The NO_PX_JOIN_FILTER and NO_PX_PART_JOIN_FILTER hints are used to manually disable runtime filter. The SQL syntax is as follows:
/*+ NO_PX_JOIN_FILTER(join_right_table_name)*/
/*+ NO_PX_PART_JOIN_FILTER(join_right_table_name)*/
Adjust the execution strategy for runtime filters
Runtime filters are adaptive. By default, when the selectivity of the join keys meets the conditions, three types of runtime filters (IN, RANGE, and BLOOM FILTER) are created. The IN filter uses a hash table for filtering, and the RANGE filter uses the maximum or minimum value for filtering.
The IN filter has the highest filtering accuracy. When the IN filter is enabled during execution, the other two filters are automatically disabled. The executor determines whether to use the IN filter based on the actual NDV value during execution. Additionally, each filter can be dynamically disabled and re-enabled based on real-time filtering performance.
OceanBase Database provides system variables to adjust the execution strategy for runtime filters, including runtime_filter_type, runtime_filter_max_in_num, runtime_filter_wait_time_ms, and runtime_bloom_filter_max_size.
The runtime_filter_type variable specifies the type of runtime filter to be enabled. The default value is 'BLOOM_FILTER,RANGE,IN', indicating that all three types of runtime filters are enabled. When runtime_filter_type='', no runtime filter is enabled. Example:
ALTER SYSTEM SET runtime_filter_type = 'BLOOM_FILTER,RANGE,IN'
Usually, you can use the default value to specify the runtime filter type, and there is no need to use the runtime_filter_type variable. OceanBase Database selects the optimal runtime filter type for filtering during optimization and execution.
The runtime_filter_max_in_num variable specifies the NDV of the IN filter. The default value is 1,024. The optimizer estimates the NDV of the build table. If NDV > runtime_filter_max_in_num, the IN filter is not allocated. Due to the inaccuracy of the optimizer's NDV estimation, there may be cases where the actual NDV is large, but the estimated NDV is small, leading to the misallocation of the IN filter. In such cases, the executor will dynamically disable the IN filter based on the actual NDV during execution. Generally, we recommend that you do not set this value too high, as the IN filter may not perform as well as the Bloom filter when the build table has a very high NDV.

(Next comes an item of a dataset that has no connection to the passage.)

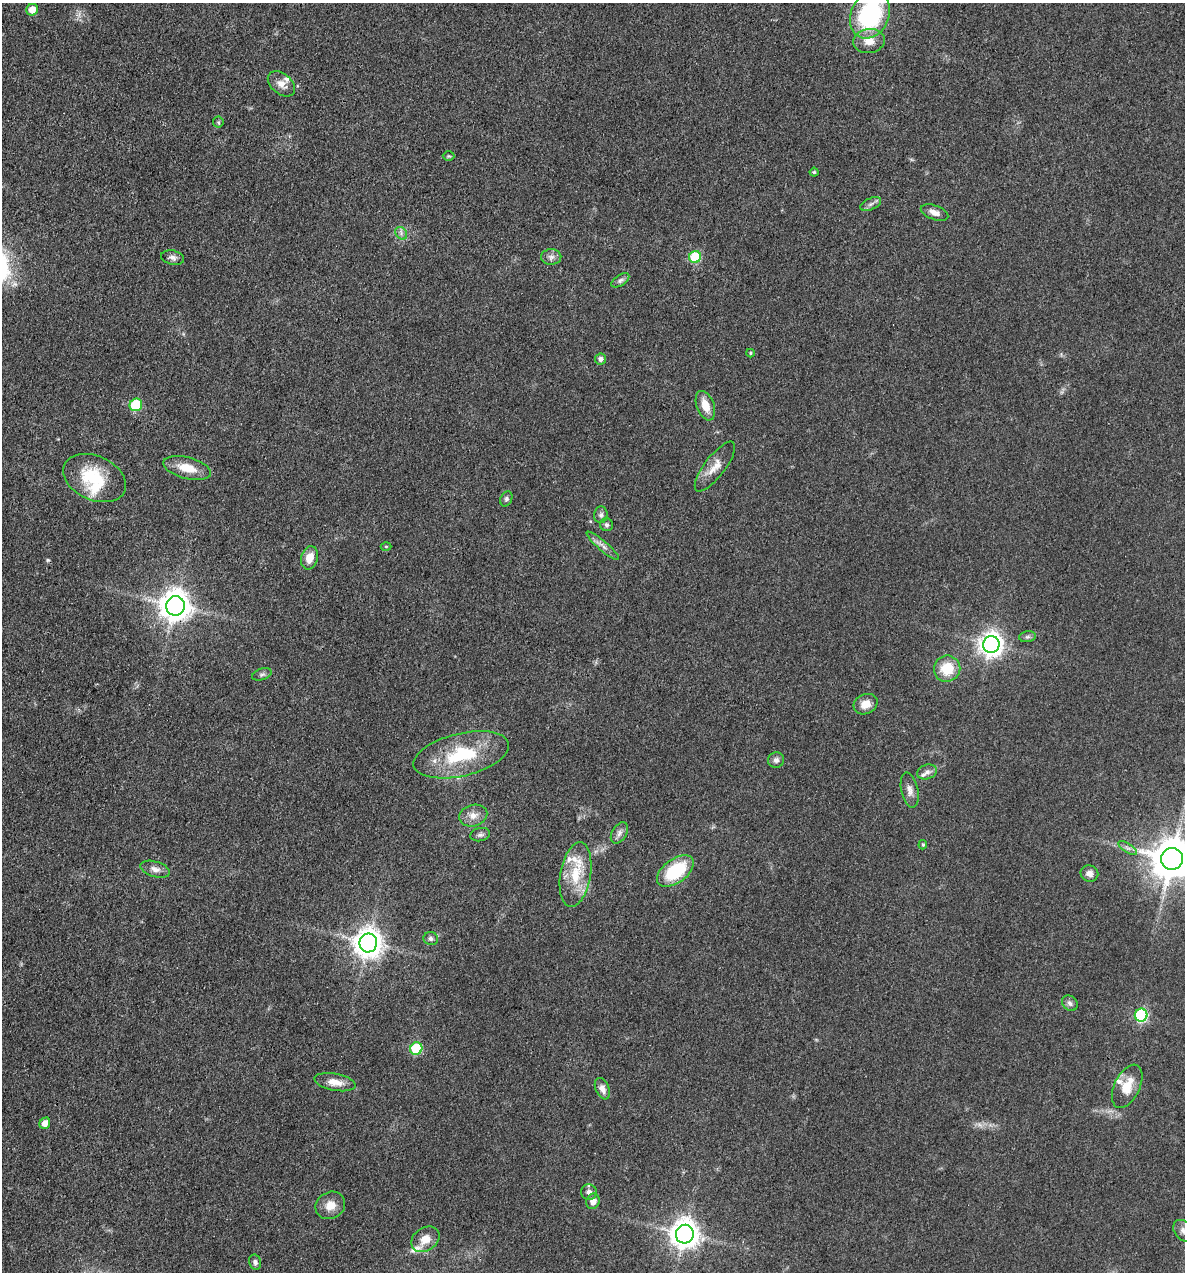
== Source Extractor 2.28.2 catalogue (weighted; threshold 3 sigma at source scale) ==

The runtime_filter_wait_time_ms variable specifies the maximum wait time for the probe side to wait for the runtime filter to arrive. The default value is 10 ms. The probe side waits for the runtime filter to arrive before sending data. If the runtime filter has not arrived after runtime_filter_wait_time_ms milliseconds, it enters the bypass mode, where data is sent without filtering through the runtime filter. When the runtime filter arrives later, it is still enabled and executed for filtering. Generally, this value does not need to be adjusted. If the actual Bloom filter data is large and the filtering performance is good, you can appropriately increase this value.
The runtime_bloom_filter_max_size variable limits the maximum size of the Bloom filter, with a default value of 2,048 MB. If the build table contains an excessive amount of data, and the default maximum size of the Bloom filter cannot accommodate the data, you need to increase the value of runtime_bloom_filter_max_size.